O defensor explica que, o mutirão, hoje, serve mais como publicidade da facilidade da retificação em si do que como assistência para o processo – ainda que continuem oferecendo o serviço por conta da dificuldade em obter os documentos necessários –, já que muitas pessoas ainda não sabem sobre a rapidez e agilidade do processo.


“Os processos estão mais fáceis, porque as coisas ficaram mais ágeis com a sanção da lei que garante gratuidade para retificação de pessoas trans em vulnerabilidade econômica (Lei Estadual nº 24.632/2023). Agora, pode ser feito em cartório, sem a necessidade de ação judicial, como era feito antes”, afirma.


Harvey Rafael conta que é importante publicizar o processo porque muitas pessoas não recebem este tipo de informação no dia a dia. “Tem coisas que a gente não espera que sejam gratuitas ou que tenhamos acesso. Agora, com esse trabalho da Defensoria Pública, eu me sinto muito agradecido. Por quase toda a minha vida achei que teria que pagar pela retificação, mas sei que teve uma luta muito grande durante esse tempo para chegarmos até aqui. Ainda assim, mesmo com esse avanço, muita coisa precisa ser mudada e isso nos motiva a continuar”, relata ele.


Retificações gratuitas

Apesar do registro oficial de 483 inscrições em Minas Gerais, Vladimir Rodrigues afirma que o número de retificações realizadas pela Defensoria Pública do estado são bem maiores.


“Tivemos um aumento de demanda antes e depois do mutirão em si, mas colocamos aqui só a quantidade que foi atendida durante o período estabelecido”, relata ele.


 

Os números chamam atenção e Gisella Lima espera que o mutirão repercuta também nacionalmente, já que se trata de uma importante oportunidade para que pessoas transgênero e travestis possam ter acesso pleno à cidadania, inclusão social e resgate da autoestima.


“Quero que Minas seja um exemplo para o país.
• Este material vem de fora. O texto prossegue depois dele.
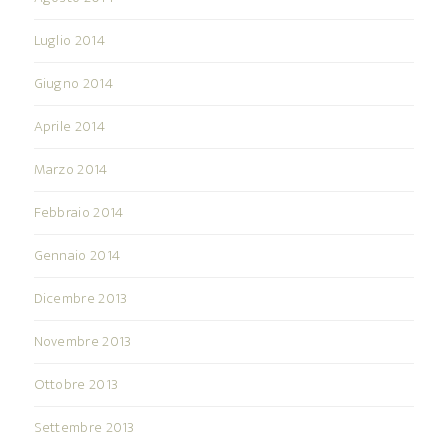
Luglio 2014
Giugno 2014
Aprile 2014
Marzo 2014
Febbraio 2014
Gennaio 2014
Dicembre 2013
Novembre 2013
Ottobre 2013
Settembre 2013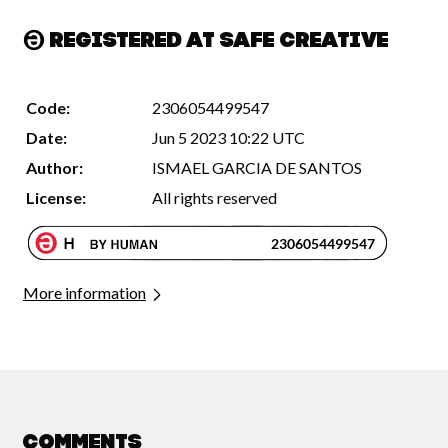
Registered at Safe Creative
Code:
2306054499547
Date:
Jun 5 2023 10:22 UTC
Author:
ISMAEL GARCIA DE SANTOS
License:
All rights reserved
More information
Comments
Já garantimos a gratuidade na retificação de nome e gênero para pessoas nascidas no estado, e essa é uma conquista muito grande, mas queremos isso para todos. O que é bom, não quero só para mim, quero levar para outras pessoas”, diz ela.


O mutirão é uma realização da DPMG por meio da Coordenadoria de Projetos, Convênios e Parcerias (CooProC) com a gestão da Defensoria Especializada em Direitos Humanos, Coletivos e Socioambientais (DPDH). Contou também com o apoio da Associação das Defensoras e Defensores Públicos de Minas Gerais (ADEP-MG).